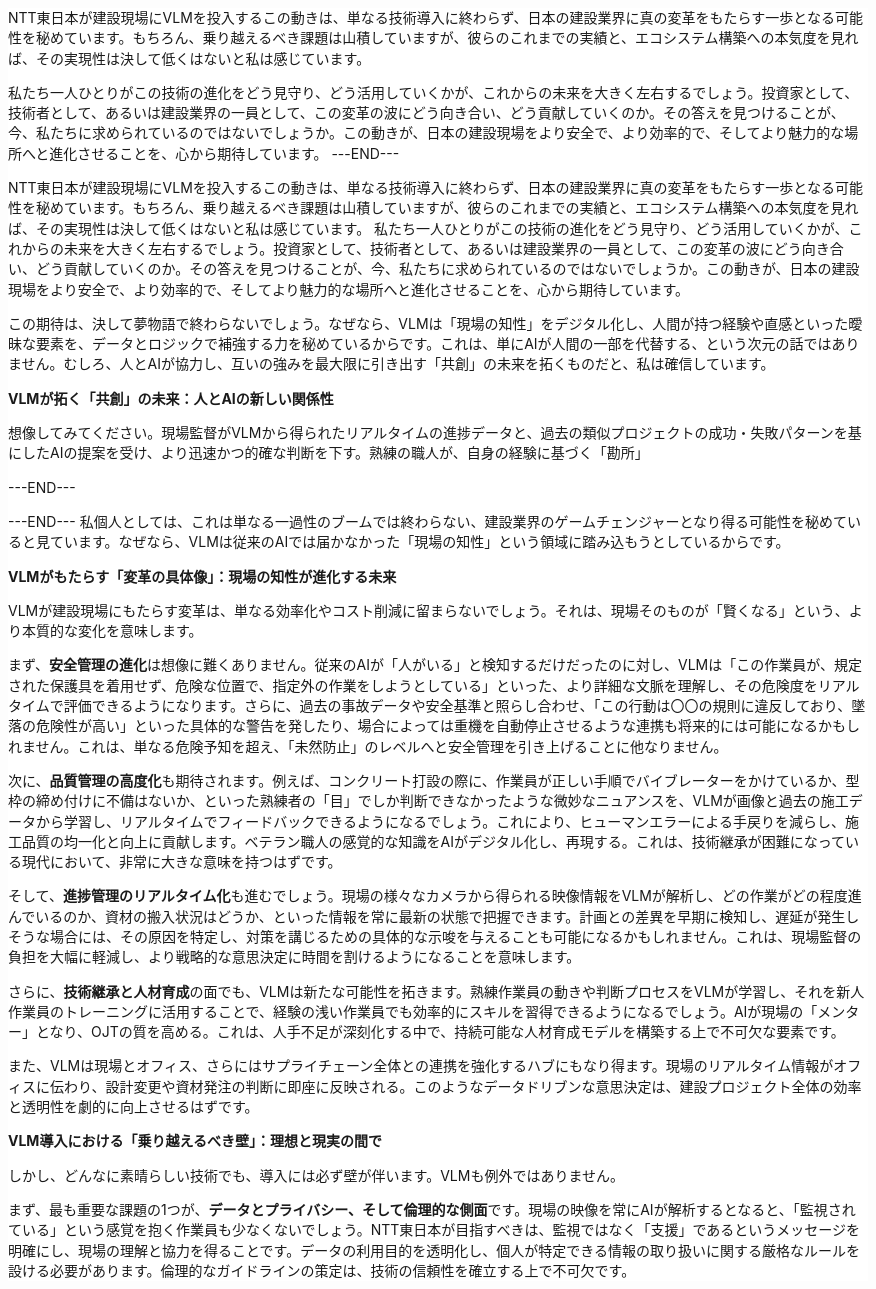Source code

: NTT東日本が建設現場にVLMを投入するこの動きは、単なる技術導入に終わらず、日本の建設業界に真の変革をもたらす一歩となる可能性を秘めています。もちろん、乗り越えるべき課題は山積していますが、彼らのこれまでの実績と、エコシステム構築への本気度を見れば、その実現性は決して低くはないと私は感じています。

私たち一人ひとりがこの技術の進化をどう見守り、どう活用していくかが、これからの未来を大きく左右するでしょう。投資家として、技術者として、あるいは建設業界の一員として、この変革の波にどう向き合い、どう貢献していくのか。その答えを見つけることが、今、私たちに求められているのではないでしょうか。この動きが、日本の建設現場をより安全で、より効率的で、そしてより魅力的な場所へと進化させることを、心から期待しています。
---END---

NTT東日本が建設現場にVLMを投入するこの動きは、単なる技術導入に終わらず、日本の建設業界に真の変革をもたらす一歩となる可能性を秘めています。もちろん、乗り越えるべき課題は山積していますが、彼らのこれまでの実績と、エコシステム構築への本気度を見れば、その実現性は決して低くはないと私は感じています。
私たち一人ひとりがこの技術の進化をどう見守り、どう活用していくかが、これからの未来を大きく左右するでしょう。投資家として、技術者として、あるいは建設業界の一員として、この変革の波にどう向き合い、どう貢献していくのか。その答えを見つけることが、今、私たちに求められているのではないでしょうか。この動きが、日本の建設現場をより安全で、より効率的で、そしてより魅力的な場所へと進化させることを、心から期待しています。

この期待は、決して夢物語で終わらないでしょう。なぜなら、VLMは「現場の知性」をデジタル化し、人間が持つ経験や直感といった曖昧な要素を、データとロジックで補強する力を秘めているからです。これは、単にAIが人間の一部を代替する、という次元の話ではありません。むしろ、人とAIが協力し、互いの強みを最大限に引き出す「共創」の未来を拓くものだと、私は確信しています。

**VLMが拓く「共創」の未来：人とAIの新しい関係性**

想像してみてください。現場監督がVLMから得られたリアルタイムの進捗データと、過去の類似プロジェクトの成功・失敗パターンを基にしたAIの提案を受け、より迅速かつ的確な判断を下す。熟練の職人が、自身の経験に基づく「勘所」

---END---

---END---
私個人としては、これは単なる一過性のブームでは終わらない、建設業界のゲームチェンジャーとなり得る可能性を秘めていると見ています。なぜなら、VLMは従来のAIでは届かなかった「現場の知性」という領域に踏み込もうとしているからです。

**VLMがもたらす「変革の具体像」：現場の知性が進化する未来**

VLMが建設現場にもたらす変革は、単なる効率化やコスト削減に留まらないでしょう。それは、現場そのものが「賢くなる」という、より本質的な変化を意味します。

まず、**安全管理の進化**は想像に難くありません。従来のAIが「人がいる」と検知するだけだったのに対し、VLMは「この作業員が、規定された保護具を着用せず、危険な位置で、指定外の作業をしようとしている」といった、より詳細な文脈を理解し、その危険度をリアルタイムで評価できるようになります。さらに、過去の事故データや安全基準と照らし合わせ、「この行動は〇〇の規則に違反しており、墜落の危険性が高い」といった具体的な警告を発したり、場合によっては重機を自動停止させるような連携も将来的には可能になるかもしれません。これは、単なる危険予知を超え、「未然防止」のレベルへと安全管理を引き上げることに他なりません。

次に、**品質管理の高度化**も期待されます。例えば、コンクリート打設の際に、作業員が正しい手順でバイブレーターをかけているか、型枠の締め付けに不備はないか、といった熟練者の「目」でしか判断できなかったような微妙なニュアンスを、VLMが画像と過去の施工データから学習し、リアルタイムでフィードバックできるようになるでしょう。これにより、ヒューマンエラーによる手戻りを減らし、施工品質の均一化と向上に貢献します。ベテラン職人の感覚的な知識をAIがデジタル化し、再現する。これは、技術継承が困難になっている現代において、非常に大きな意味を持つはずです。

そして、**進捗管理のリアルタイム化**も進むでしょう。現場の様々なカメラから得られる映像情報をVLMが解析し、どの作業がどの程度進んでいるのか、資材の搬入状況はどうか、といった情報を常に最新の状態で把握できます。計画との差異を早期に検知し、遅延が発生しそうな場合には、その原因を特定し、対策を講じるための具体的な示唆を与えることも可能になるかもしれません。これは、現場監督の負担を大幅に軽減し、より戦略的な意思決定に時間を割けるようになることを意味します。

さらに、**技術継承と人材育成**の面でも、VLMは新たな可能性を拓きます。熟練作業員の動きや判断プロセスをVLMが学習し、それを新人作業員のトレーニングに活用することで、経験の浅い作業員でも効率的にスキルを習得できるようになるでしょう。AIが現場の「メンター」となり、OJTの質を高める。これは、人手不足が深刻化する中で、持続可能な人材育成モデルを構築する上で不可欠な要素です。

また、VLMは現場とオフィス、さらにはサプライチェーン全体との連携を強化するハブにもなり得ます。現場のリアルタイム情報がオフィスに伝わり、設計変更や資材発注の判断に即座に反映される。このようなデータドリブンな意思決定は、建設プロジェクト全体の効率と透明性を劇的に向上させるはずです。

**VLM導入における「乗り越えるべき壁」：理想と現実の間で**

しかし、どんなに素晴らしい技術でも、導入には必ず壁が伴います。VLMも例外ではありません。

まず、最も重要な課題の1つが、**データとプライバシー、そして倫理的な側面**です。現場の映像を常にAIが解析するとなると、「監視されている」という感覚を抱く作業員も少なくないでしょう。NTT東日本が目指すべきは、監視ではなく「支援」であるというメッセージを明確にし、現場の理解と協力を得ることです。データの利用目的を透明化し、個人が特定できる情報の取り扱いに関する厳格なルールを設ける必要があります。倫理的なガイドラインの策定は、技術の信頼性を確立する上で不可欠です。
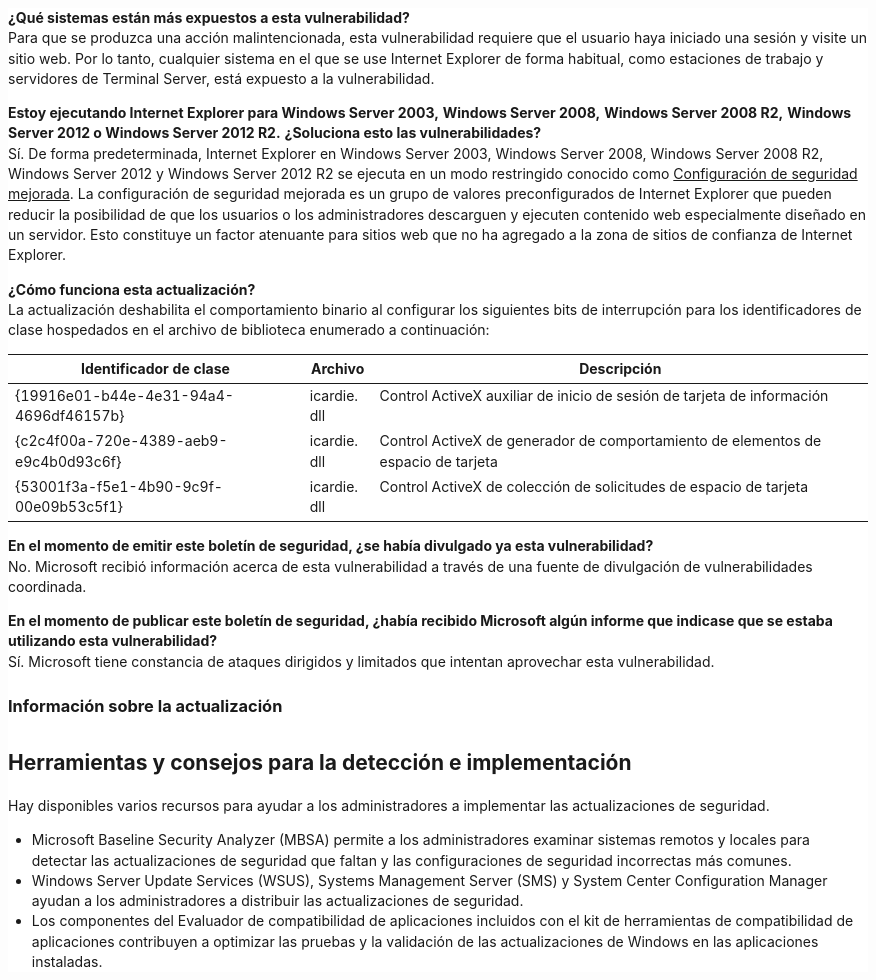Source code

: **¿Qué sistemas están más expuestos a esta vulnerabilidad?**  
Para que se produzca una acción malintencionada, esta vulnerabilidad requiere que el usuario haya iniciado una sesión y visite un sitio web. Por lo tanto, cualquier sistema en el que se use Internet Explorer de forma habitual, como estaciones de trabajo y servidores de Terminal Server, está expuesto a la vulnerabilidad.
  
**Estoy ejecutando Internet Explorer para Windows Server 2003,** **Windows Server 2008,** **Windows Server 2008 R2,** **Windows Server 2012 o Windows Server 2012 R2.** **¿Soluciona esto las vulnerabilidades?**  
Sí. De forma predeterminada, Internet Explorer en Windows Server 2003, Windows Server 2008, Windows Server 2008 R2, Windows Server 2012 y Windows Server 2012 R2 se ejecuta en un modo restringido conocido como [Configuración de seguridad mejorada](http://technet.microsoft.com/library/dd883248). La configuración de seguridad mejorada es un grupo de valores preconfigurados de Internet Explorer que pueden reducir la posibilidad de que los usuarios o los administradores descarguen y ejecuten contenido web especialmente diseñado en un servidor. Esto constituye un factor atenuante para sitios web que no ha agregado a la zona de sitios de confianza de Internet Explorer.
  
**¿Cómo funciona esta actualización?**  
La actualización deshabilita el comportamiento binario al configurar los siguientes bits de interrupción para los identificadores de clase hospedados en el archivo de biblioteca enumerado a continuación:
  
| Identificador de clase                 | Archivo     | Descripción                                                                       |  
|----------------------------------------|-------------|-----------------------------------------------------------------------------------|  
| {19916e01-b44e-4e31-94a4-4696df46157b} | icardie.dll | Control ActiveX auxiliar de inicio de sesión de tarjeta de información            |  
| {c2c4f00a-720e-4389-aeb9-e9c4b0d93c6f} | icardie.dll | Control ActiveX de generador de comportamiento de elementos de espacio de tarjeta |  
| {53001f3a-f5e1-4b90-9c9f-00e09b53c5f1} | icardie.dll | Control ActiveX de colección de solicitudes de espacio de tarjeta                 |
  
**En el momento de emitir este boletín de seguridad, ¿se había divulgado ya esta vulnerabilidad?**  
No. Microsoft recibió información acerca de esta vulnerabilidad a través de una fuente de divulgación de vulnerabilidades coordinada.
  
**En el momento de publicar este boletín de seguridad, ¿había recibido Microsoft algún informe que indicase que se estaba utilizando esta vulnerabilidad?**  
Sí. Microsoft tiene constancia de ataques dirigidos y limitados que intentan aprovechar esta vulnerabilidad.
  
### Información sobre la actualización
  
Herramientas y consejos para la detección e implementación  
----------------------------------------------------------
  
Hay disponibles varios recursos para ayudar a los administradores a implementar las actualizaciones de seguridad.
  
-   Microsoft Baseline Security Analyzer (MBSA) permite a los administradores examinar sistemas remotos y locales para detectar las actualizaciones de seguridad que faltan y las configuraciones de seguridad incorrectas más comunes.  
-   Windows Server Update Services (WSUS), Systems Management Server (SMS) y System Center Configuration Manager ayudan a los administradores a distribuir las actualizaciones de seguridad.  
-   Los componentes del Evaluador de compatibilidad de aplicaciones incluidos con el kit de herramientas de compatibilidad de aplicaciones contribuyen a optimizar las pruebas y la validación de las actualizaciones de Windows en las aplicaciones instaladas.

====

Work item: Could you rewrite the lines of the entries above as a JSON list of strings, one string per line, skipping blank lines, starting at the line that contains "想像してみてください。現場監" and ending at the line that contains "私個人としては、これは単なる"?

Task output:
[
  "想像してみてください。現場監督がVLMから得られたリアルタイムの進捗データと、過去の類似プロジェクトの成功・失敗パターンを基にしたAIの提案を受け、より迅速かつ的確な判断を下す。熟練の職人が、自身の経験に基づく「勘所」",
  "---END---",
  "---END---",
  "私個人としては、これは単なる一過性のブームでは終わらない、建設業界のゲームチェンジャーとなり得る可能性を秘めていると見ています。なぜなら、VLMは従来のAIでは届かなかった「現場の知性」という領域に踏み込もうとしているからです。"
]